I wound up netting more energy per day in my situation, primarily due to several factors --
1, due to the higher operating voltages the charge controller would wake up and produce usable power much earlier in the day and would go to sleep much later. A couple hours worth of extra production at less than max insolation..
2, the higher voltage produced more usable power in cloudy days, where the paralleled panels' max power point would quickly drop below my charge profile voltages.
3, my panels are oriented so the mast could only shade a maximum of 2 out of the 3 sections on one panel. So in my particular case, in a partial shade situation I am producing at least 30% more power in series, even accounting for bypass diode voltage drop, than in a parallel array, where partial shading would immediately drop the entire partially shaded panel below my charge profile minimum and render it net zero production.

Added benefit: The fact my MPPT controller is switching lower currrent along the long run (read: antenna) to the solar panels creates MUCH less RF noise in and around my boat. My VHF doesn't break squelch randomly like it used to. I am an extra class amateur radio operator and care much about these things..
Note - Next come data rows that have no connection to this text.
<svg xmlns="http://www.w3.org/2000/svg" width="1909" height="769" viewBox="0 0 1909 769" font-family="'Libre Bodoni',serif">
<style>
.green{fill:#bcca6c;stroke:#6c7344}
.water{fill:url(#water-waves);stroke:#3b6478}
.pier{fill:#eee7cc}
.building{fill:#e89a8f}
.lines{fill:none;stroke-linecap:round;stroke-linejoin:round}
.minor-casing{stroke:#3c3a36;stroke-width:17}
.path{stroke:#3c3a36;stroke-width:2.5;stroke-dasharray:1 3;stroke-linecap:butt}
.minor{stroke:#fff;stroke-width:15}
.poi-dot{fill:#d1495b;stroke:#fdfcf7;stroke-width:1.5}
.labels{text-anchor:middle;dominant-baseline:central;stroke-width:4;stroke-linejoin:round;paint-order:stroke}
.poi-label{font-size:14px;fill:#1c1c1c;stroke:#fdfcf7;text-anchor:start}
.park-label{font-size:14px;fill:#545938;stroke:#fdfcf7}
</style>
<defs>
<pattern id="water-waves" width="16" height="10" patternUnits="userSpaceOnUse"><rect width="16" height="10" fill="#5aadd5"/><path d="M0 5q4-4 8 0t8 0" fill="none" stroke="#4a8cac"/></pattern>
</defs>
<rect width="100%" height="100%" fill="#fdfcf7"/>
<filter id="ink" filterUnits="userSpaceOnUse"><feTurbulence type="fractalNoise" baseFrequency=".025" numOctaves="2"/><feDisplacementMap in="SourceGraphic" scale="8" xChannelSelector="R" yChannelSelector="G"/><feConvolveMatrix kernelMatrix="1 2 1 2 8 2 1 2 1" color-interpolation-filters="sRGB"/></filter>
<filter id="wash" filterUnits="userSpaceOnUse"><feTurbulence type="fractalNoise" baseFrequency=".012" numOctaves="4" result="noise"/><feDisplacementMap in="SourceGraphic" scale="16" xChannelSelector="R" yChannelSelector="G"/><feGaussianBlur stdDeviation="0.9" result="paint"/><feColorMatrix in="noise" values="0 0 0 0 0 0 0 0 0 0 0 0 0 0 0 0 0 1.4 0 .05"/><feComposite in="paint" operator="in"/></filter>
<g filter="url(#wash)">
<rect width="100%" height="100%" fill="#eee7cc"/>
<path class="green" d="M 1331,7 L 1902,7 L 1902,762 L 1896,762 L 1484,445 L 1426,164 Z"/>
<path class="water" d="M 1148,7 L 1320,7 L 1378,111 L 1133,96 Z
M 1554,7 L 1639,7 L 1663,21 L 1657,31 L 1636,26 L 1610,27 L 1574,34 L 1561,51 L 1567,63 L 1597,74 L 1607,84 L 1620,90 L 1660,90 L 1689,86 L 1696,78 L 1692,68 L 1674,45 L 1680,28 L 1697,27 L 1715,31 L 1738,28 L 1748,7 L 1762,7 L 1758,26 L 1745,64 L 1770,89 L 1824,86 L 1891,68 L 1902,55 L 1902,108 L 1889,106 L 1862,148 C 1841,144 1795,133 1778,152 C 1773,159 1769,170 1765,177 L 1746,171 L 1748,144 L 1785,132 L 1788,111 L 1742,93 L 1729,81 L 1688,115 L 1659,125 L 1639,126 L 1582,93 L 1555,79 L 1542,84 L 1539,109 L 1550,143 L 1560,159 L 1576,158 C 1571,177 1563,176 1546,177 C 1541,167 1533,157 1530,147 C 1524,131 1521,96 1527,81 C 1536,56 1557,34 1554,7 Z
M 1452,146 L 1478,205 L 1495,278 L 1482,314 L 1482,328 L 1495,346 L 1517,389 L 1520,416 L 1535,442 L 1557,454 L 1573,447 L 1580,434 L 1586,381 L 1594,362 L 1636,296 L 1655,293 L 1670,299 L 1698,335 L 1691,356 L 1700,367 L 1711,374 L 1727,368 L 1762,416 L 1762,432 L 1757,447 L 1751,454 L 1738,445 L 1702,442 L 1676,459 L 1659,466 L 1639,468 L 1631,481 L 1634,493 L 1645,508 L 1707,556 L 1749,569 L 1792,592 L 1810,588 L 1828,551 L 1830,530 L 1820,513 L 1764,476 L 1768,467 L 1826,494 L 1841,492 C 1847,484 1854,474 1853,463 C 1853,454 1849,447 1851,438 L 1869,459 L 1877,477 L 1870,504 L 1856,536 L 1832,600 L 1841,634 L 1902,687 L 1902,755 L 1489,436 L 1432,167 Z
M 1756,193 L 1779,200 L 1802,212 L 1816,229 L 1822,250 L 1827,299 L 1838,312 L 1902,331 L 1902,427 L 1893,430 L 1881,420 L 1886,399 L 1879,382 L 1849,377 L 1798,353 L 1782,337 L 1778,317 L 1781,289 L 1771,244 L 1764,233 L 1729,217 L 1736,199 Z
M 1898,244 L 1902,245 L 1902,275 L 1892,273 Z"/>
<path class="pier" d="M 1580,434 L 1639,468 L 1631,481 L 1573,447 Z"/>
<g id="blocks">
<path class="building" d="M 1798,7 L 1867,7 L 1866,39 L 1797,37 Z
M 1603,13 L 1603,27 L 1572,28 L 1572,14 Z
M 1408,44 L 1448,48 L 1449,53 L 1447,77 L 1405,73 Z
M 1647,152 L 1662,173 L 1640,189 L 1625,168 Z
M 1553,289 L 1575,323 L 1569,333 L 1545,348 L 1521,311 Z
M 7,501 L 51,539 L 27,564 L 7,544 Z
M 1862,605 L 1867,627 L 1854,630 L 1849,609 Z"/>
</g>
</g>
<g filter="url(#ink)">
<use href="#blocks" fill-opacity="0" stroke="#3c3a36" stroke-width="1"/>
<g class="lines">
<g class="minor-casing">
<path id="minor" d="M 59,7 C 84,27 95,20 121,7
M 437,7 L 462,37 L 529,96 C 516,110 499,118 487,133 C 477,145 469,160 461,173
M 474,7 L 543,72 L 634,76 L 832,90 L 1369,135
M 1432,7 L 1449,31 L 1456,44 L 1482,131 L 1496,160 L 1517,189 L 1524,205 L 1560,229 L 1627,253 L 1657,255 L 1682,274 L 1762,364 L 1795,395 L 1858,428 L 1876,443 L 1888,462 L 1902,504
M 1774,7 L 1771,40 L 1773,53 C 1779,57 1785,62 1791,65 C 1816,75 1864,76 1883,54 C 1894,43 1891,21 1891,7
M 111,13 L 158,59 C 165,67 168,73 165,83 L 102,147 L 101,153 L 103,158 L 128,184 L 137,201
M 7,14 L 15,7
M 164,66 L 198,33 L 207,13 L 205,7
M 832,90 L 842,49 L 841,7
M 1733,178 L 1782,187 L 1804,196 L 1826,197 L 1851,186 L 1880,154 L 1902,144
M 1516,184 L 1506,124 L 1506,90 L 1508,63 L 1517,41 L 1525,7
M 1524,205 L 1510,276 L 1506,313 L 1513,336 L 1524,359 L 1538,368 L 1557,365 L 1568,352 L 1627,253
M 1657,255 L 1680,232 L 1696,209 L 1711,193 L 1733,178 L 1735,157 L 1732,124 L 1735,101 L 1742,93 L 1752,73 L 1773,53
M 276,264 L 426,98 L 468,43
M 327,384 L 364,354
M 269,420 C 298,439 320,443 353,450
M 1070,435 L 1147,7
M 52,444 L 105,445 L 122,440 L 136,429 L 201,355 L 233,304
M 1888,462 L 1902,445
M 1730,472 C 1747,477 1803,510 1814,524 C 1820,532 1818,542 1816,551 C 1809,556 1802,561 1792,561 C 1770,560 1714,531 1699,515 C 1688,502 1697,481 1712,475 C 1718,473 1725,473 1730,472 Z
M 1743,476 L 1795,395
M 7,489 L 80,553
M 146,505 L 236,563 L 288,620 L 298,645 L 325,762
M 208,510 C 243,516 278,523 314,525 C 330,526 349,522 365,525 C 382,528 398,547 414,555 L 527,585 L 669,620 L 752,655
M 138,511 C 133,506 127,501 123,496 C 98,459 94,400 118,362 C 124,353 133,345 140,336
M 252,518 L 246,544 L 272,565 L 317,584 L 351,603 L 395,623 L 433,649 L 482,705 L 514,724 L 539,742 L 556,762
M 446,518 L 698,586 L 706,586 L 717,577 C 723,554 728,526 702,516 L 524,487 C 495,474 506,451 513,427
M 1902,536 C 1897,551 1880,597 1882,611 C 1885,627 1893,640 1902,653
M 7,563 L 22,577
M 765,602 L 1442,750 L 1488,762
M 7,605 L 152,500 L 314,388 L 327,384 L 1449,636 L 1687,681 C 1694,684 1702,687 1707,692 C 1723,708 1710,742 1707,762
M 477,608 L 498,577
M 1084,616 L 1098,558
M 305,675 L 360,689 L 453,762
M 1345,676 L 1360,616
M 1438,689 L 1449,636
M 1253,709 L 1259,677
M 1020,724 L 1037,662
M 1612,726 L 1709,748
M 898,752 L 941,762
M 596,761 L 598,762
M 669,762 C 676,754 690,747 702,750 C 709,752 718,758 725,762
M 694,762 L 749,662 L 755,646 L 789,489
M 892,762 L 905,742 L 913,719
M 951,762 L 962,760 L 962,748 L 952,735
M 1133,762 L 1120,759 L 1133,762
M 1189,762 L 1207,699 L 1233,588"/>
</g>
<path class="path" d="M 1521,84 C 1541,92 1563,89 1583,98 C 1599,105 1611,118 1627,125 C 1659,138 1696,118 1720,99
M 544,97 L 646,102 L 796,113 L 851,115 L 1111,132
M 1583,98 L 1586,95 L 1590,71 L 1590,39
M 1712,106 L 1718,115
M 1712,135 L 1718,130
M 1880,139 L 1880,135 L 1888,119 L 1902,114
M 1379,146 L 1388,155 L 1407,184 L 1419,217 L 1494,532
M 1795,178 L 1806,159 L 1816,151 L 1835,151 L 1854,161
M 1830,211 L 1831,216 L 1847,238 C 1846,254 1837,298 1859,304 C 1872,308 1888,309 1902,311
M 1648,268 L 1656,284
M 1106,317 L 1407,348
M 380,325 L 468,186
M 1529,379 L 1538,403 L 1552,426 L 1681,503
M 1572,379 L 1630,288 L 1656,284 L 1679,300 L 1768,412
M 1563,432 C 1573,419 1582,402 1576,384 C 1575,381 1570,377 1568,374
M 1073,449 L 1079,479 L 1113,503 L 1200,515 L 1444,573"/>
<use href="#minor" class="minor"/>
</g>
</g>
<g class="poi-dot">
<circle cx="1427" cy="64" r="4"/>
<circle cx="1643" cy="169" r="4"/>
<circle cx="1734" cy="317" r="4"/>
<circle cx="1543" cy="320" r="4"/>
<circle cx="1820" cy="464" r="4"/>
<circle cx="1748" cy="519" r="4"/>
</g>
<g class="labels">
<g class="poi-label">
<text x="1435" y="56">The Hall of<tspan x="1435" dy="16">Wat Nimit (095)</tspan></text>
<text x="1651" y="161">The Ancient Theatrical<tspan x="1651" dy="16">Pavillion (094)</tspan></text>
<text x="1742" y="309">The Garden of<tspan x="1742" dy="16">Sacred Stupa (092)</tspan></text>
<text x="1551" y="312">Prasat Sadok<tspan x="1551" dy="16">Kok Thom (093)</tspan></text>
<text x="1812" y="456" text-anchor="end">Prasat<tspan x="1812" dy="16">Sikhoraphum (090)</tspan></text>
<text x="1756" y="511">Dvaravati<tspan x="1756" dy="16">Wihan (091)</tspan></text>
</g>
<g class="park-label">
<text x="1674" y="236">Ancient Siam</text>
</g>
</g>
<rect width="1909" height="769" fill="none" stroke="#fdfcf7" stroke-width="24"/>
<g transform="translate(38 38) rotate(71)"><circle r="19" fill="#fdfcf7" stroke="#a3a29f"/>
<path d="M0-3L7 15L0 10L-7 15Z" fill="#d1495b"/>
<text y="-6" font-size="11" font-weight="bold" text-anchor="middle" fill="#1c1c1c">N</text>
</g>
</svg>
Devil's advocate may state that the higher your array voltage from your battery voltage, the less efficiently your mppt charger will operate -- but -- we're talking percentage points here.
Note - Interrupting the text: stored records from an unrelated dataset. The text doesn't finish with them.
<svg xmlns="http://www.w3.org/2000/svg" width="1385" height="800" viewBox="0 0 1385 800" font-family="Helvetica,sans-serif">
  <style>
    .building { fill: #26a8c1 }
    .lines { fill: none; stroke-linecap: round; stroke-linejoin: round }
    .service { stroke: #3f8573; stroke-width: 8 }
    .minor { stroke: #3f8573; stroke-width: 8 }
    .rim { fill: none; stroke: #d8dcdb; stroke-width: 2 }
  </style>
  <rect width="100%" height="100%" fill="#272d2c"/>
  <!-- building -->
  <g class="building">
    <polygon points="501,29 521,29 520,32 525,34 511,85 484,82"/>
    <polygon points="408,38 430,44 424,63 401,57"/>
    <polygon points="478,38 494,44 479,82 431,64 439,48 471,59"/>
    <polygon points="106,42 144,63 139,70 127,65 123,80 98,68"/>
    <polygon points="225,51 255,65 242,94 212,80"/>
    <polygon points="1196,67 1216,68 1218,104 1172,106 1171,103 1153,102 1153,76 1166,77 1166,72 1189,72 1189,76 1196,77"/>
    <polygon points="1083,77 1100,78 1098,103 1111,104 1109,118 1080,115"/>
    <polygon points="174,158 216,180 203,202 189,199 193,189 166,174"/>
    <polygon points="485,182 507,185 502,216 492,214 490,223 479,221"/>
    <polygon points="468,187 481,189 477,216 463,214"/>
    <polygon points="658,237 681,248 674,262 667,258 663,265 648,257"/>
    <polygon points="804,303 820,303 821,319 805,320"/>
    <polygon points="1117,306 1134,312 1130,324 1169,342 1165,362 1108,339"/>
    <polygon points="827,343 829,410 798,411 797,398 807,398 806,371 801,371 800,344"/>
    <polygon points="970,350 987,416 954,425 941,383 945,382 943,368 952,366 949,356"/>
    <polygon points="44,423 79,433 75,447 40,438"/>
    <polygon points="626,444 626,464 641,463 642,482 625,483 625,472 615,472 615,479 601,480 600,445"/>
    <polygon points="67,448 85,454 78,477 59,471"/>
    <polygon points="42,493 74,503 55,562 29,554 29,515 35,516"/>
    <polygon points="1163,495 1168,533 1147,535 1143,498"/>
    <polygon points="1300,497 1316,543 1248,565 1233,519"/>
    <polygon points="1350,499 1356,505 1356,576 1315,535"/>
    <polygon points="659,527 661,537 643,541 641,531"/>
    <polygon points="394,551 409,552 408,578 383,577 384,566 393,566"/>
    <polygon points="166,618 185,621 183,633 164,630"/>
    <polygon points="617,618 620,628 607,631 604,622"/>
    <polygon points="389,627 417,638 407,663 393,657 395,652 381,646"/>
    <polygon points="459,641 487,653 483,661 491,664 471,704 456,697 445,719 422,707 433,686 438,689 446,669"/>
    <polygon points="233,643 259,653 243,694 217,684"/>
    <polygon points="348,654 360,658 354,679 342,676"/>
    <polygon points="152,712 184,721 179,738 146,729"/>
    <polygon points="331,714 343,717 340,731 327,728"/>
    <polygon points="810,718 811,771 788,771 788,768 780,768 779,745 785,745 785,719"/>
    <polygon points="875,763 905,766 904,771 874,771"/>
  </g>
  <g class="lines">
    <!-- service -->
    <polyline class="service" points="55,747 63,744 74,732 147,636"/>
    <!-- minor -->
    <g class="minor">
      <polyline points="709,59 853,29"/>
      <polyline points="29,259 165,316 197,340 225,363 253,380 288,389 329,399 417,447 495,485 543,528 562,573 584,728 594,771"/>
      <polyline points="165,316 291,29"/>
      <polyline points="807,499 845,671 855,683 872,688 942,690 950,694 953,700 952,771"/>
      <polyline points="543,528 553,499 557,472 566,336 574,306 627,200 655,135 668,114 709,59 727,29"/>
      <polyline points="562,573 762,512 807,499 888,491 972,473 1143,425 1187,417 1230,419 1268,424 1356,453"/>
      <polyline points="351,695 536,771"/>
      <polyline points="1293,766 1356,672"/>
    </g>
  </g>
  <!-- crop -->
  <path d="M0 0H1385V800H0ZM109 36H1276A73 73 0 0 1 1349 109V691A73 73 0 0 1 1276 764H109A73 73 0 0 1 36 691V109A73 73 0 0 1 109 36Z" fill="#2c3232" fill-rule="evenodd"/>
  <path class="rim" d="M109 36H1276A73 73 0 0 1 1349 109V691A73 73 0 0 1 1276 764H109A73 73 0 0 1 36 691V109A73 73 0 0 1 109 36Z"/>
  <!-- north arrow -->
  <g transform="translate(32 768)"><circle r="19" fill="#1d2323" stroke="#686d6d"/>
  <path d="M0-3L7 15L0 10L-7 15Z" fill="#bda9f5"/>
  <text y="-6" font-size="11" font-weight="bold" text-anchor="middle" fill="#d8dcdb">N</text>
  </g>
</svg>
And of course, everything is percentage points here...

I am not saying series is the answer or parallel is the answer -- truely, I think that a "general consensus" is a bad idea here. We all have different operating temperatures, shading considerations, battery system charge profiles, panel specifications, installation considerations, etc. I just want to offer up additional considerations to the subject that many people are probably not aware of -- it is important to read the data sheets on your solar panels and carefully consider both temperature effects and shading effects on arrays and net energy production before we commit one way or another. YMMV.

And anyways, doing some empirical testing on both methods isn't that hard as long as you take that into consideration during the installation.